Etymologically, it is first found roughly in English in the 1300’s without reference to an author, going this way: Jt is ywrite that euery thing Hymself sheweth in the tastyng. By 1605 a first named source is found, British historian William Camden, who has it: All the proofe of a pudding’s i’ the eating. And we’re not talking about Jello pudding or a tapioca here. The common meal among the English was something called a pudding, which was most often a savory, even meaty dish, constituting the main or sometimes the only course. Of course, there were also some sweet ones, and many of us have even ordered it from time to time without knowing it or even knowing what it is. ‘Oh, bring us some figgy pudding,’ indeed.  In the case of our phrase, it could be paraphrased like this: Don’t judge the dish by its looks or even by what the cook says. Take a bite.

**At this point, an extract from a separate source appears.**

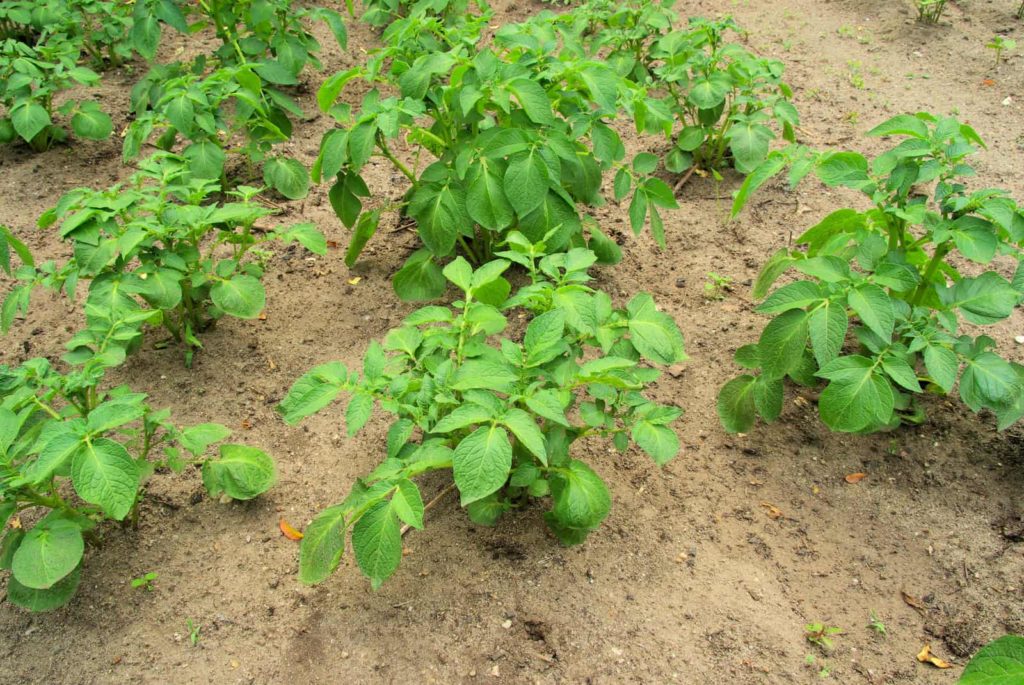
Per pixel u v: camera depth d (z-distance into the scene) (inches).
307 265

But here’s another way the phrase is used: if something is distrusted or unknown, just look at its evidences. I had cause yet again to think about this recently in relation to such an enormous subject as the existence of God, of all things, and this in a text in The Apocrypha. Okay, okay, as an evangelical Protestant, I must say I’m not greatly familiar with these intertestamental Christian writings found in Roman Catholic and a few other traditions’ translations. Most of the main Protestant translations don’t include these few ‘books’ written in between the historic times of what Christians call the Old Testament (the history and faith of Israel pre-Jesus) and the New Testament (the life of Jesus and inspiration of the early church). I’m not sure why this is so, likely just the traditions of the various reform movements of the 16th and 17th Centuries. 

And frankly, I cannot even remember where I ran into this passage. Was it on the Jesuit Pray as You Go app I listen to daily on my smartphone? They occasionally use an apocryphal text as the passage of the day. Or was it in some other ecological reading I did somewhere? Anyway, there it was, this surprisingly firm yet still lovely text about the proof of God in God’s creation. Here it is, from The Apocrypha’s ‘book’ called Wisdom, chapter 13 in its entirety (the bolding is mine):

1 For all people who were ignorant of God were foolish by nature; and they were unable from the good things that are seen to know the One who exists, nor did they recognize the Artisan while paying heed to his works;

2 but they supposed that either fire or wind or swift air, or the circle of the stars, or turbulent water, or the luminaries of heaven were the gods that rule the world.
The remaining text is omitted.